On Thu, 24 Jul 2003, Johannes Erdfelt wrote:

> On Thu, Jul 24, 2003, David Brownell <[EMAIL PROTECTED]> wrote:
> > Johannes Erdfelt wrote:
> > > This should probably go into the core since every HCD needs it to be set
> > > to 0.
> > 
> > If we keep it, yes.  But the only use of error_count seems to be
> > in debug printk() calls ... is there a real reason to keep it around?
> > Anyone who really needs it can count urbs for which urb->status != 0,
> > it's clearly not necessary.
> 
> You mean the ISO descriptors where status != 0?
> 
> If so, I agree. It is superfluous.

Me too.  It is currently used only by the audio, dabusb, and usbvideo 
drivers -- and all they do is print it in various logging messages.

> > If it's bogus, yes return an error.  Some new errno value.
> 
> Kind of. It's not like it doesn't make sense, but that leaving this
> unbounded would make all of the HCDs more complicated for little gain.
> 
> > > If the calling driver wants to do this, submit it as 2 seperate requests
> > > at the correct time.
> > 
> > It'd also be good to let USB device drivers know the biggest iso period
> > that can be scheduled.  It's not necessarily the same as the biggest
> > interrupt period, and on EHCI it's also configurable.  Otherwise drivers
> > will not be able to tell in advance what requests are legal.
> 
> Is it always as large or larger than 1024 frames?
> 
> UHCI has a fixed schedule of 1024 frames, so scheduling further than
> that isn't easy.
> 
> If OHCI and EHCI greater than or equal to 1024, might as well make it a
> fixed limit of 1024 frames.

We shouldn't rely on a fixed bound like 1024 because in the future someone 
might come along with a HCD that only uses 512.

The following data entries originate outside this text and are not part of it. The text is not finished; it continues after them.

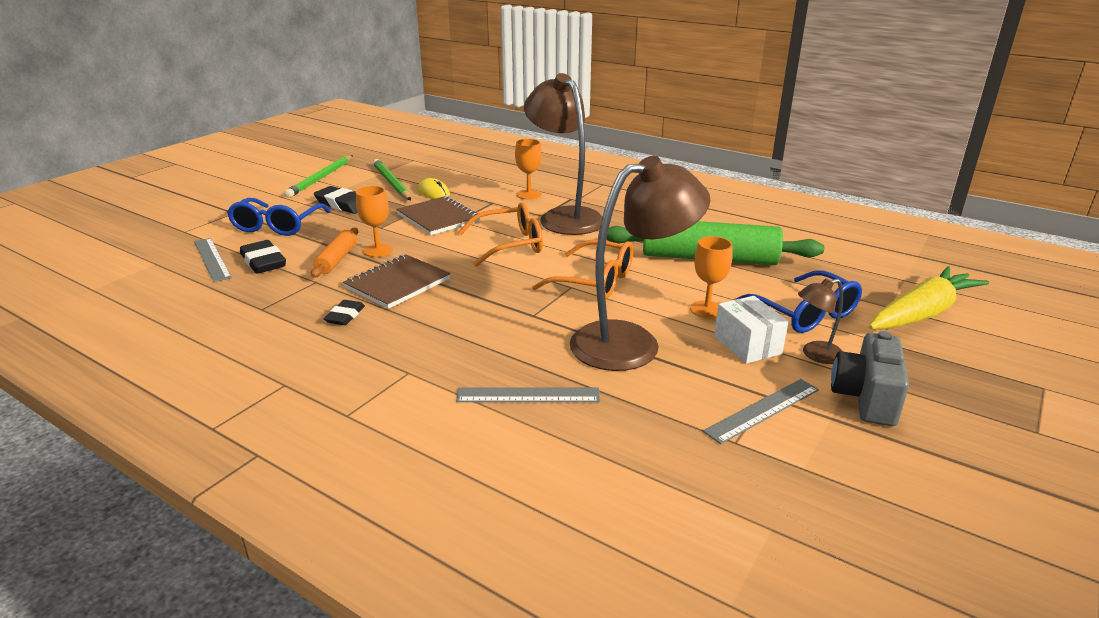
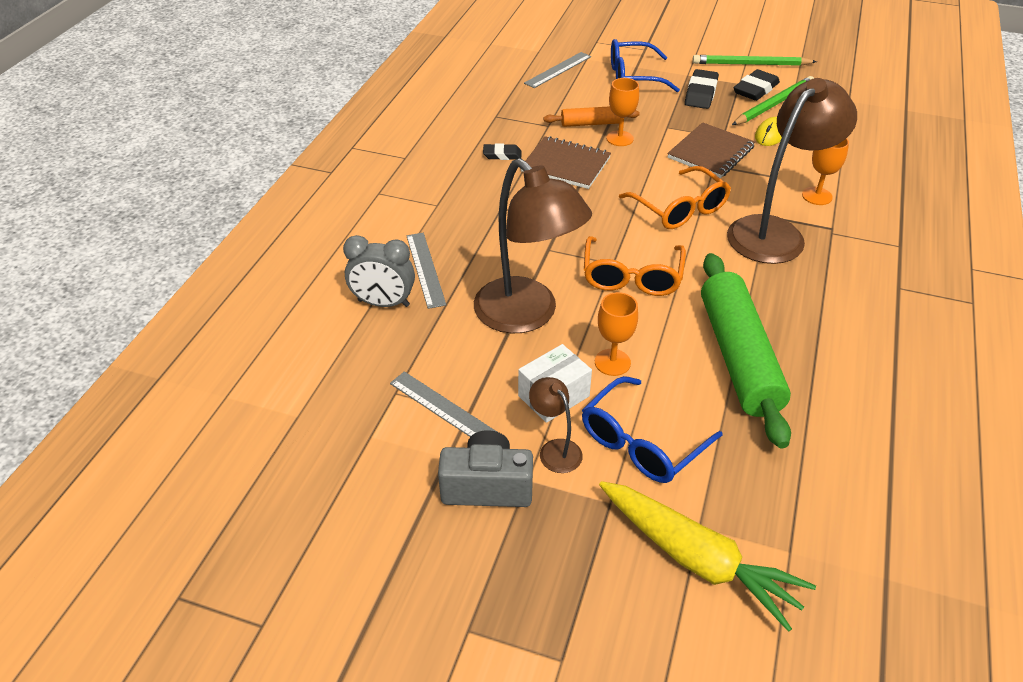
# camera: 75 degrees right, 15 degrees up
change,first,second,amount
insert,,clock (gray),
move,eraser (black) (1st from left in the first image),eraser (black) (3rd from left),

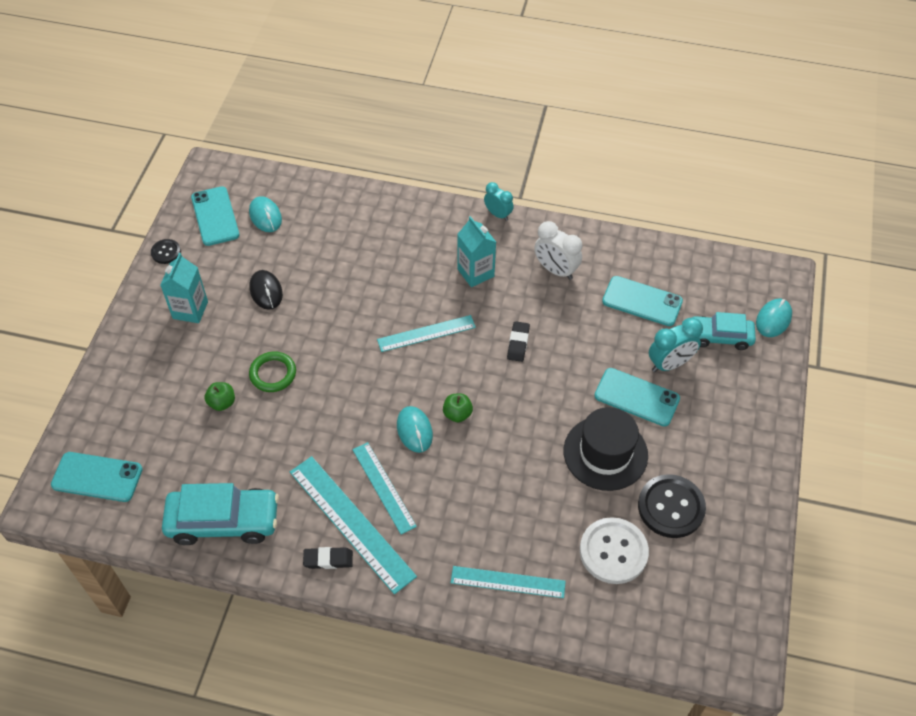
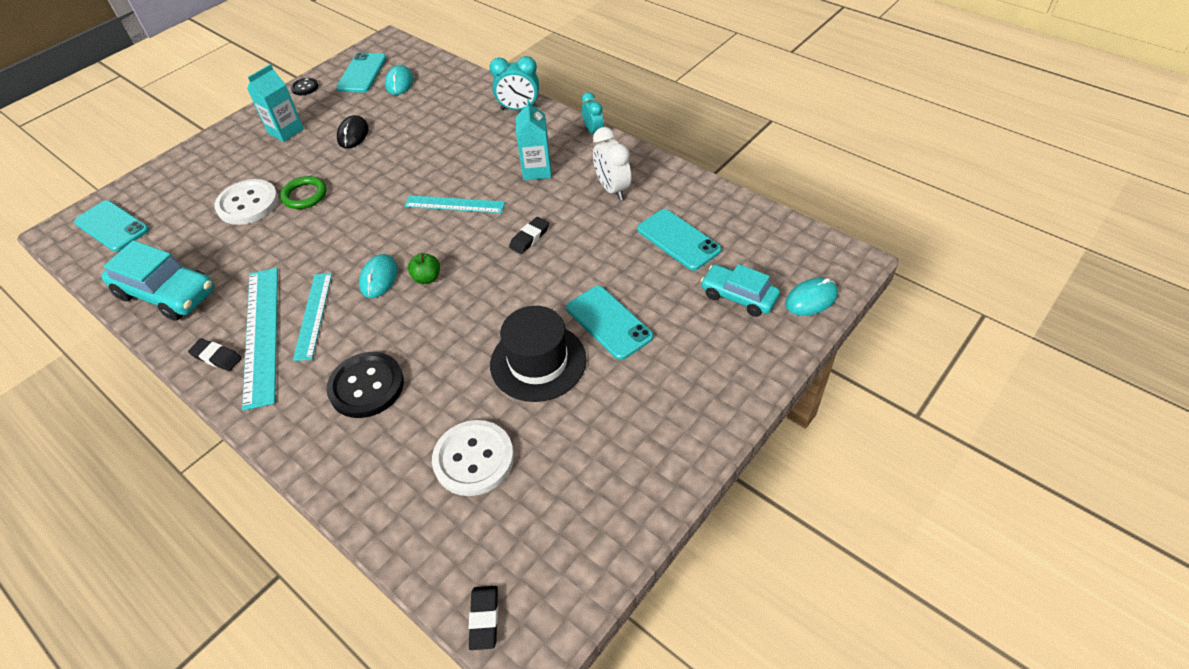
# camera: 30 degrees right, 5 degrees down
change,first,second,amount
replace,toy apple (emerald) (1st from left),shirt button (white) (1st from left),
move,shirt button (black) (2nd from left),,
insert,,eraser (black) (2nd from left),
move,clock (turquoise) (2nd from left in the first image),clock (turquoise) (1st from left),
delete,measuring stick (turquoise) (4th from left),,

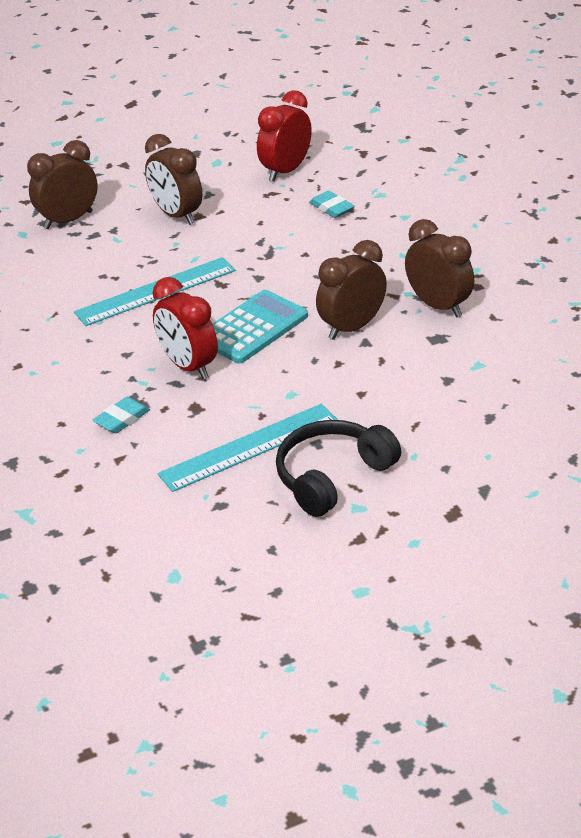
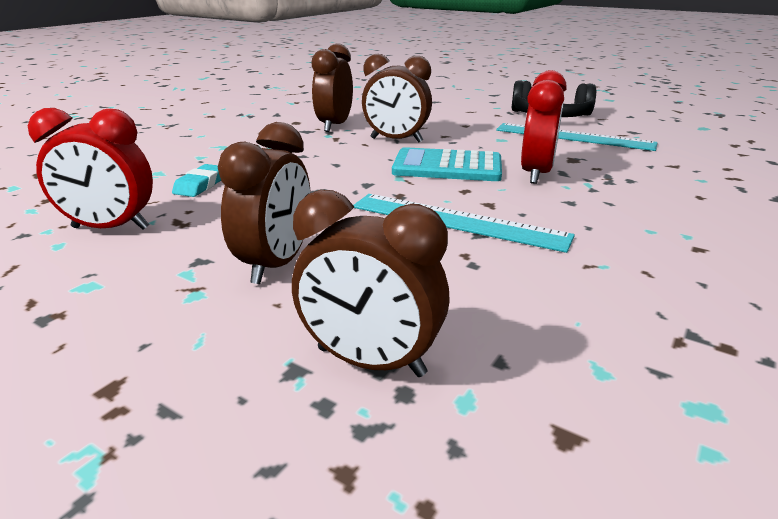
# camera: 125 degrees left, 10 degrees down
change,first,second,amount
delete,eraser (turquoise) (1st from left),,

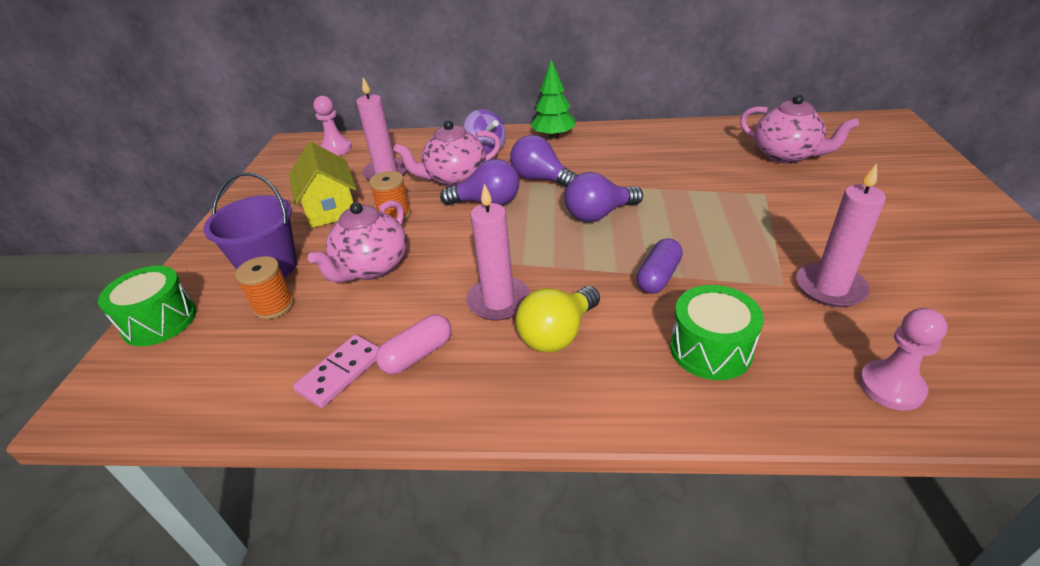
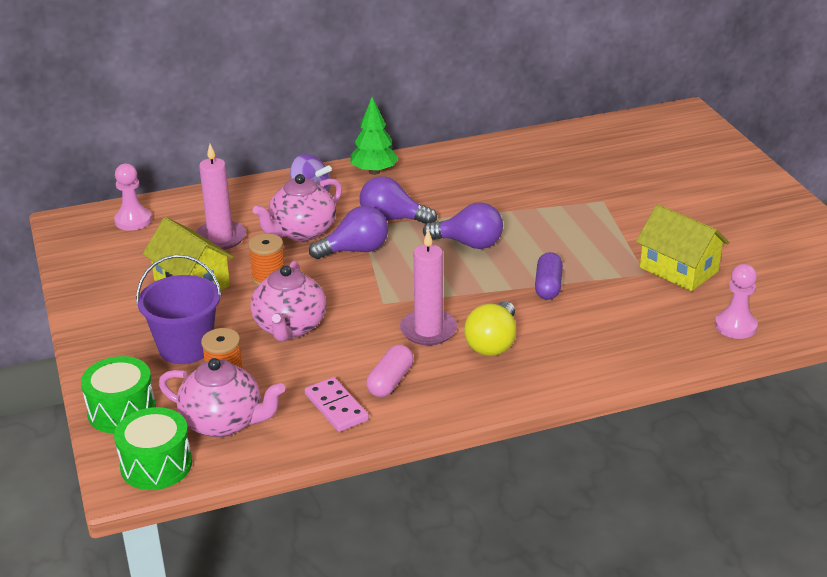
# camera: 25 degrees left, 5 degrees down
change,first,second,amount
move,toy drum (emerald) (2nd from left),,
move,teapot (rose-pink) (3rd from left in the first image),teapot (rose-pink) (1st from left),
rotate,domino piece (rose-pink),,45 degrees counterclockwise
rotate,bulb (violet) (3rd from left),,120 degrees counterclockwise
replace,pillar candle (rose-pink) (3rd from left),cottage (yellow) (2nd from left),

Consider this way of informing device drivers:  If the submitted 
value is too large, return status = -EFBIG (already mentioned in 
Documentation/usb/error-codes.txt) and put the maximum allowed number of 
frames in actual_length.

On the other matters...

I didn't mean to suggest that the fsbr_timeout() stuff should be removed; 
I was just trying to understand it.

Also, I think a 0-length iso. descriptor should be legal.  It would mean
sending a 0-length packet, which doesn't violate the USB spec and might
even be meaningful to some type of device (as a "heartbeat" signal maybe, 
although an interrupt transfer would be more appropriate for that).